Beim Aufräumen eines Bücherstapels fiel mir gestern wieder die „Altersreise“ in die Hände. Ein Buch, das ich nicht gelesen hätte, wäre ich nicht Albschreiberin geworden und hätte Henning Scherf in Albstadt nicht aus seinem Buch „Altersreise“ gelesen. Vielleicht aber doch, denn das Thema, mit dem Henning Scherf sich in dem Buch beschäftigt, interessiert mich schon lange – seit meiner Studienzeit in Bonn, als ich mit einer Freundin darüber nachdachte, im Alter eine WG in Bonn zu gründen. Manche Einrichtungen, die Henning Scherf auf seiner „Altersreise“ besucht hat, kommen unserer Vision sehr nahe.

In dem Buch werden ganz unterschiedliche Institutionen rund um das Wohnen im Alter vorgestellt. Im Mittelpunkt stehen die Menschen, denn der Autor hat teilweise selbst mit in den Einrichtungen gewohnt, um zu erleben, wie sich die Bewohner dort fühlen und die Geschichten der Bewohner kennenzulernen. Durch die persönlchen Erlebnisse, die dem Buch den besonderen Pfiff geben, ist eine interessante Mischung aus Information über verschiedene Lebensformen und Einblick in faszinierende Lebensläufe entstanden.

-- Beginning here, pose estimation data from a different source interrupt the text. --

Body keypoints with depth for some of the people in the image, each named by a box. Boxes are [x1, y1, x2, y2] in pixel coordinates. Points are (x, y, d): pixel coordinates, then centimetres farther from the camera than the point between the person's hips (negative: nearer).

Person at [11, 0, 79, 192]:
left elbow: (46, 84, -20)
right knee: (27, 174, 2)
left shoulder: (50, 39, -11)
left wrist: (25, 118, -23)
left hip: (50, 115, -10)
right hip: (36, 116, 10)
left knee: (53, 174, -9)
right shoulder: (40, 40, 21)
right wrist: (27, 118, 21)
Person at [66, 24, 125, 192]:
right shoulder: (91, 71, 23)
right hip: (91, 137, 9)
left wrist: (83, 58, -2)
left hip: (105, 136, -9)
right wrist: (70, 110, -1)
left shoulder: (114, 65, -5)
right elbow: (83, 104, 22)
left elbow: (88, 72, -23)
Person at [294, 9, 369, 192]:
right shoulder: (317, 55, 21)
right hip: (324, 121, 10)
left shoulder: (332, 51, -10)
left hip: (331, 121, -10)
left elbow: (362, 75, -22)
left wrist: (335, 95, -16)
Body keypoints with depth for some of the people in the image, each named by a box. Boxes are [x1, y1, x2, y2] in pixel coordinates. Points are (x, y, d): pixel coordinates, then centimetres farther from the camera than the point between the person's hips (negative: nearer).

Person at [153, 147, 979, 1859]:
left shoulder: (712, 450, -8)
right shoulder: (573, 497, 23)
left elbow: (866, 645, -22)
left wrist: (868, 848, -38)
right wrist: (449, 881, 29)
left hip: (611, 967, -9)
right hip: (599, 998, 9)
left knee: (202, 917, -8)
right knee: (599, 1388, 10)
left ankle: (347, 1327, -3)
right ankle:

Sie zeigt, dass alte Menschen viel erlebt haben, dass sie politische, soziale und kulturelle Geschichte aus eigener Anschauung schildern können und über Wissen verfügen, das weiterhin wertvoll ist.

Genau das möchte Henning Scherf mit seinem Buch erreichen. Schon lange beschäftigt ihn die Frage, wie lebenswertes Leben im Alter aussehen kann und dass es jenseits von „Pflegefabriken“ Modelle geben muss, in denen alte Menschen solange wie irgend möglich in das Leben und den Alltag integriert werden und ihre Fähigkeiten einbringen können. Daneben will er die Leser ermutigen, sich frühzeitig Gedanken über die Zukunft im Alter zu machen und nicht abzuwarten, bis überraschend der Tag vor der Tür steht, an dem man sich nicht mehr selbst helfen kann und fremdbestimmt wird. Er selbst geht mit gutem Beispiel voran und ist schon vor einigen Jahren in eine Hausgemeinschaft gezogen, die genauso ist, wie ich mir das vor knapp 30 Jahren im Bonner Studentenwohnheim vorgestellt habe. Es lohnt sich, das Buch zu lesen, macht es doch zum Mut zum Alter, was heute nicht mehr selbstverständlich ist.

Ich freue mich, dass Henning Scherf sich nach seiner Lesung in Albstadt Zeit für ein Gespräch mit mir nahm und dabei auch gleich meine drei Fragen zum Buch beantwortete:

Wann haben Sie begonnen, sich mit Wohnformen im Alter zu beschäftigen?
Ach, das war schon vor Jahrzehnten, als meine Frau und ich beschlossen, zusammen mit Freunden eine Wohngemeinschaft zu gründen. Daraus ergab sich die Beschäftigung mit der Frage nach geeigneten Wohnformen im Alter wie von selbst.

Was ist denn eine Altersreise?
Auf meiner „Altersreise“ habe ich Wohneinrichtungen besucht, in denen ältere Menschen wohnen und/oder betreut werden. Ich wollte erfahren, wie es ist, in einer solchen Einrichtung zu leben und habe deshalb teilweise in den Einrichtungen übernachtet oder mehrere Tage gelebt.

Welches war Ihr eindrücklichstes Erlebnis während Ihrer „Altersreise“?
Das war die Begegnung mit der Schauspielerin Beate Lenders, für die ich als junger Mann geschwärmt habe. Ich traf sie zufällig auf meiner Reise und seither verbindet uns eine tiefe Freundschaft verbindet.